Blog Post #4: The Podcast
After listening to "Money Tree," what was your impression of the storytelling? How is podcast storytelling different from the radio plays we've discussed earlier this semester?
I will admit, as soon as I saw Criminal on this week’s module, I knew I would enjoy the assignment. Phoebe Judge is one of my favorite podcast hosts, and the production quality of Criminal has had me listening since very soon after it was first started. Most of the podcasts I follow are through Radiotopia, the radio production collective that Criminal is produced under. In a way, all of the Radiotopia podcasts have a similar production aesthetic – ambient background music, a host’s voice that is both soothing yet captivating, and interviews that feel like you’re part of the conversation.

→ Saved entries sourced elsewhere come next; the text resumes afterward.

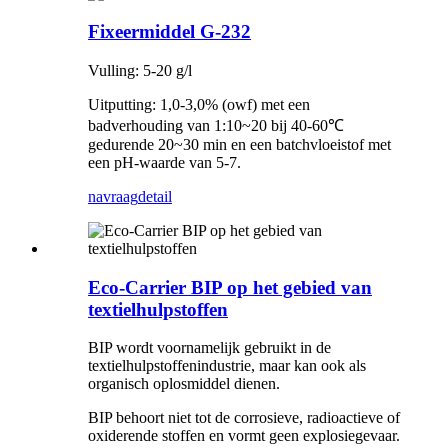
Fixeermiddel G-232
Vulling: 5-20 g/l
Uitputting: 1,0-3,0% (owf) met een
badverhouding van 1:10~20 bij 40-60℃
gedurende 20~30 min en een batchvloeistof met
een pH-waarde van 5-7.
navraag
detail
Eco-Carrier BIP op het gebied van
textielhulpstoffen
BIP wordt voornamelijk gebruikt in de
textielhulpstoffenindustrie, maar kan ook als
organisch oplosmiddel dienen.
BIP behoort niet tot de corrosieve, radioactieve of
oxiderende stoffen en vormt geen explosiegevaar.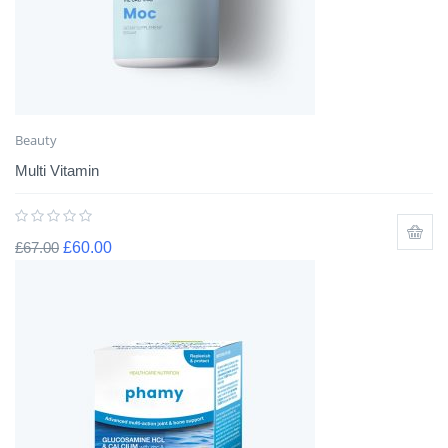
Beauty
Multi Vitamin
£
67.00
£
60.00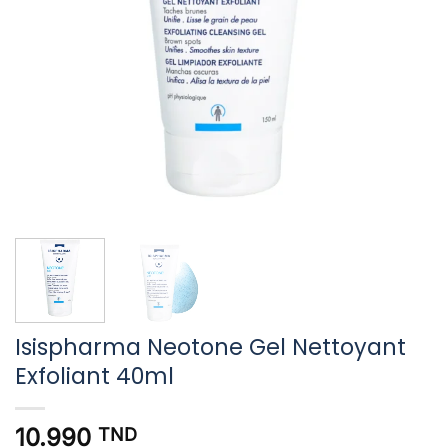
Isispharma Neotone Gel Nettoyant
Exfoliant 40ml
10.990
TND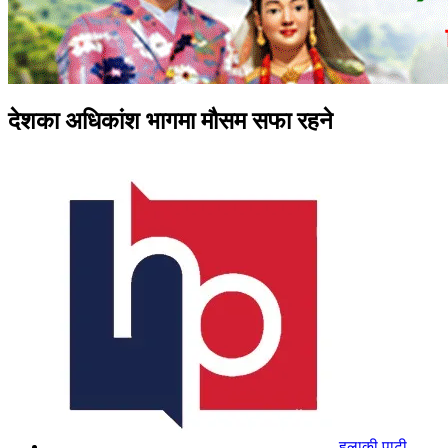
देशका अधिकांश भागमा मौसम सफा रहने
हुलाकी पाटी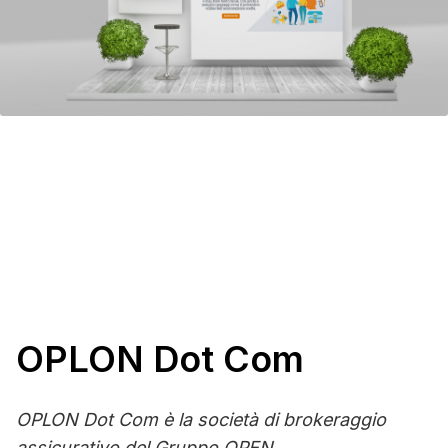
OPLON Dot Com
OPLON Dot Com è la società di brokeraggio
assicurativo del Gruppo OPEN.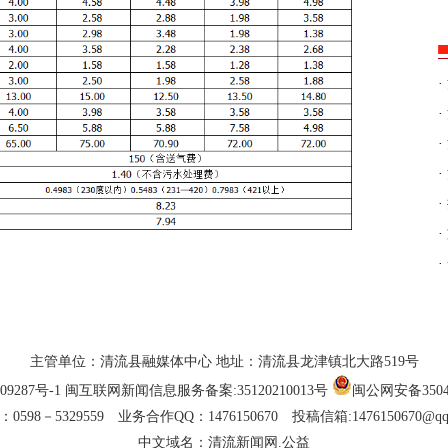
·
·
·
·
·
·
·
主管单位：清流县融媒体中心 地址：清流县龙津镇北大路519号
09287号-1
闽互联网新闻信息服务备案:35120210013号
闽公网安备35042
0598－5329559 业务合作QQ：1476150670 投稿信箱:1476150670@qq
中文域名：清流新闻网.公益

Criminal, and especially this episode, utilizes interviewing as a primary storytelling medium. While some podcasts – and news reporting, and dare I say also the general format of the Radio Play – lean on the narrator to tell the story, Criminal leans into the interviewee’s perspective and explanations to provide a sense of story. While we know the interviewer is asking questions, we as the listener don’t always need to hear them in preface to the answer. Answers can speak for themselves, and guide the story just as well, if not better.

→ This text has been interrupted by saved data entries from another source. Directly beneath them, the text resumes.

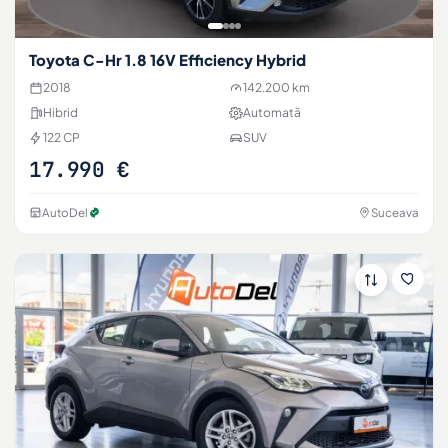
Toyota C-Hr 1.8 16V Efficiency Hybrid
2018
142.200 km
Hibrid
Automată
122 CP
SUV
17.990 €
AutoDel
Suceava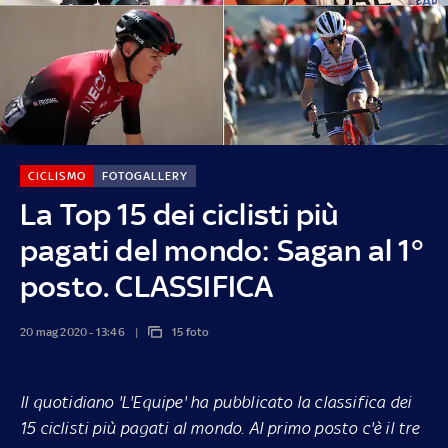
CICLISMO
FOTOGALLERY
La Top 15 dei ciclisti più
pagati del mondo: Sagan al 1°
posto. CLASSIFICA
20 mag 2020 - 13:46
15 foto
Il quotidiano 'L'Equipe' ha pubblicato la classifica dei
15 ciclisti più pagati al mondo. Al primo posto c'è il tre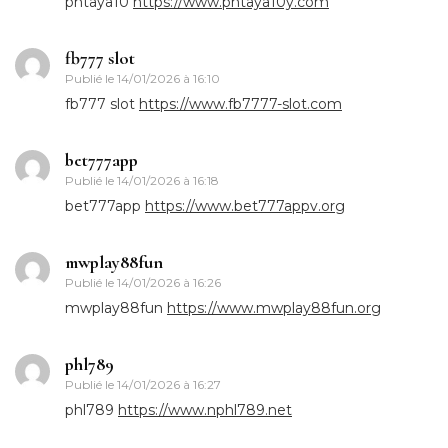
phtaya10
https://www.phtaya10y.com
fb777 slot
Publié le
14/01/2026 à 16:10
fb777 slot
https://www.fb7777-slot.com
bet777app
Publié le
14/01/2026 à 16:18
bet777app
https://www.bet777appv.org
mwplay88fun
Publié le
14/01/2026 à 16:26
mwplay88fun
https://www.mwplay88fun.org
phl789
Publié le
14/01/2026 à 16:27
phl789
https://www.nphl789.net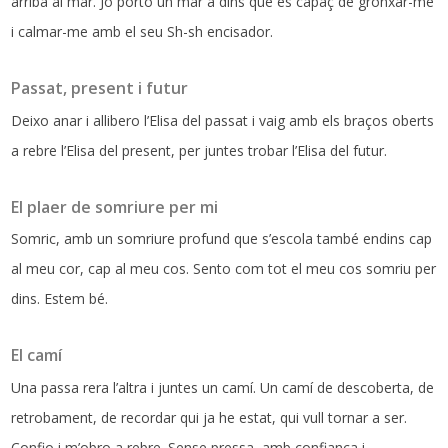
arriba al mar. Jo porto un mar a dins que és capaç de gronxar-me
i calmar-me amb el seu Sh-sh encisador.
Passat, present i futur
Deixo anar i allibero l’Elisa del passat i vaig amb els braços oberts
a rebre l’Elisa del present, per juntes trobar l’Elisa del futur.
El plaer de somriure per mi
Somric, amb un somriure profund que s’escola també endins cap
al meu cor, cap al meu cos. Sento com tot el meu cos somriu per
dins. Estem bé.
El camí
Una passa rera l’altra i juntes un camí. Un camí de descoberta, de
retrobament, de recordar qui ja he estat, qui vull tornar a ser.
Confio i m’obro a rebre. Sense pressa, amb confiança i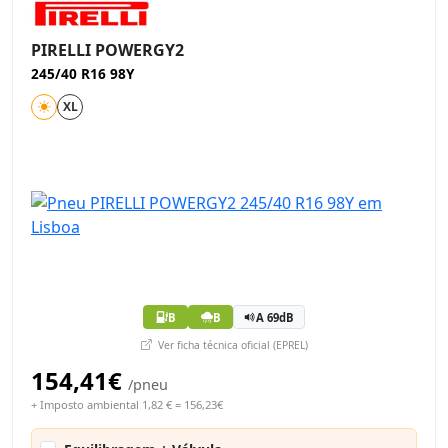
PIRELLI POWERGY2
245/40 R16 98Y
XL
B
B
A 69dB
Ver ficha técnica oficial (EPREL)
154,41€
/pneu
+ Imposto ambiental 1,82 € = 156,23€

While a Radio Play, or at least the Welles pieces we listened to, tends to focus on the narrator presenting the story setup to the audience, I think it may be applicable to say that the podcast – in this interview format – approaches the dialogue without the assumption of the listener needing a brief before the story begins. While I don’t believe the radio play assumes the audience is unintelligent, I do think that the radio play was limited by its format of generally being a live broadcast. The podcast, being highly edited, stylized, and curated, has the ability to afford its listener the benefit of the doubt - you can’t go back and re-listen to a live broadcast if you miss a detail or misunderstand a statement, whereas in podcasts it is almost commonplace to rewind or skip ahead.